The ultrasound market will probably see the first scanners resulting from the partnership in the next three years, Katsurada said. In the meantime, Toshiba and Siemens engineers will shuttle between Japan and the Siemens Ultrasound Group headquarters in Issaquah, WA.

Toshiba executives stressed that the firms plan to retain individual control over such factors as clinical applications development, which will allow them to differentiate their products in the market. Toshiba would not transfer to Siemens its Flash Echo Imaging harmonic-based contrast enhancement technique, for example, nor would Siemens lose control of its novel SieScape extended field-of-view application.
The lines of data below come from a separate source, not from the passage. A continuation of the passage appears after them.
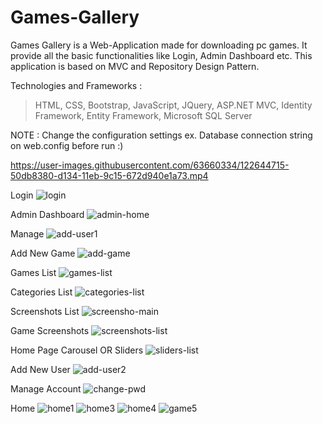 # Games-Gallery
Games Gallery is a Web-Application made for downloading pc games. It provide all the basic functionalities like Login, Admin Dashboard etc. This application is based on MVC and Repository Design Pattern.

Technologies and Frameworks :

> HTML,
> CSS,
> Bootstrap,
> JavaScript,
> JQuery,
> ASP.NET MVC,
> Identity Framework,
> Entity Framework,
> Microsoft SQL Server

NOTE : Change the configuration settings ex. Database connection string on web.config before run :)

https://user-images.githubusercontent.com/63660334/122644715-50db8380-d134-11eb-9c15-672d940e1a73.mp4

 Login
![login](https://user-images.githubusercontent.com/63660334/122643699-f986e480-d12e-11eb-8c7a-93b29b384dd6.jpg)

Admin Dashboard
![admin-home](https://user-images.githubusercontent.com/63660334/122643574-225aaa00-d12e-11eb-9f32-ca85d8604b4a.jpg)

Manage
![add-user1](https://user-images.githubusercontent.com/63660334/122643608-4cac6780-d12e-11eb-8ec9-f13de2d8cdb1.jpg)

Add New Game
![add-game](https://user-images.githubusercontent.com/63660334/122643623-651c8200-d12e-11eb-949f-b16fc157fd5f.jpg)

Games List
![games-list](https://user-images.githubusercontent.com/63660334/122643633-79607f00-d12e-11eb-87b0-d25cc0e684d5.jpg)

Categories List
![categories-list](https://user-images.githubusercontent.com/63660334/122643646-8f6e3f80-d12e-11eb-8e9b-d7e2957f2b9f.jpg)

Screenshots List
![screensho-main](https://user-images.githubusercontent.com/63660334/122643654-a44ad300-d12e-11eb-92f2-a1a58399f95f.jpg)

Game Screenshots
![screenshots-list](https://user-images.githubusercontent.com/63660334/122643669-c04e7480-d12e-11eb-98eb-cbdbb66af94a.jpg)

Home Page Carousel OR Sliders
![sliders-list](https://user-images.githubusercontent.com/63660334/122643676-ccd2cd00-d12e-11eb-91a4-a84164b54423.jpg)

Add New User
![add-user2](https://user-images.githubusercontent.com/63660334/122643766-4e2a5f80-d12f-11eb-8fe1-ff13ee606880.jpg)

Manage Account
![change-pwd](https://user-images.githubusercontent.com/63660334/122643734-22a77500-d12f-11eb-956f-9c88599439eb.jpg)

Home 
![home1](https://user-images.githubusercontent.com/63660334/122643781-64382000-d12f-11eb-87ba-9f6f14e005a8.jpg)
![home3](https://user-images.githubusercontent.com/63660334/122643798-774af000-d12f-11eb-8c1a-955d7b937df4.jpg)
![home4](https://user-images.githubusercontent.com/63660334/122643802-7c0fa400-d12f-11eb-83eb-1833f987c4d4.jpg)
![game5](https://user-images.githubusercontent.com/63660334/122643804-7f0a9480-d12f-11eb-9b6b-544bc4a1518d.jpg)
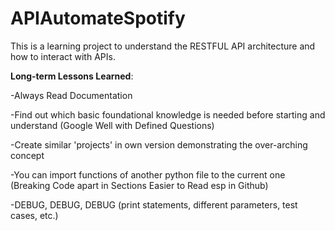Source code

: # APIAutomateSpotify
This is a learning project to understand the RESTFUL API architecture and how to interact with APIs.



__Long-term Lessons Learned__:

-Always Read Documentation

-Find out which basic foundational knowledge is needed before starting and understand (Google Well with Defined Questions)

-Create similar 'projects' in own version demonstrating the over-arching concept

-You can import functions of another python file to the current one (Breaking Code apart in Sections Easier to Read esp in Github)

-DEBUG, DEBUG, DEBUG (print statements, different parameters, test cases, etc.)

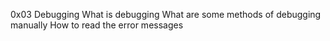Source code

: 0x03 Debugging 
What is debugging
What are some methods of debugging manually
How to read the error messages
The announcement of the collaboration coincided with Ultrasound 2000, a special summit Toshiba hosted on May 28 in Newport Beach, CA. Toshiba convened the meeting to discuss new ultrasound clinical applications under development, and also to introduce the ultrasound community to its new product line and management team.

Toshiba recently revamped its ultrasound executive lineup, bringing on former Johnson & Johnson executive Michael McLean to lead the unit as vice president, and hiring Ross Heaton, previously with Perception Ultrasound, as director of ultrasound marketing.

Ultrasound 2000 attendees also got a look at PowerVision 6000, Toshiba's new ultrasound scanner, which was launched at the Leading Edge conference prior to the Toshiba summit. PowerVision 6000 is a 256-channel digital system and will compete in the $150,000 price point.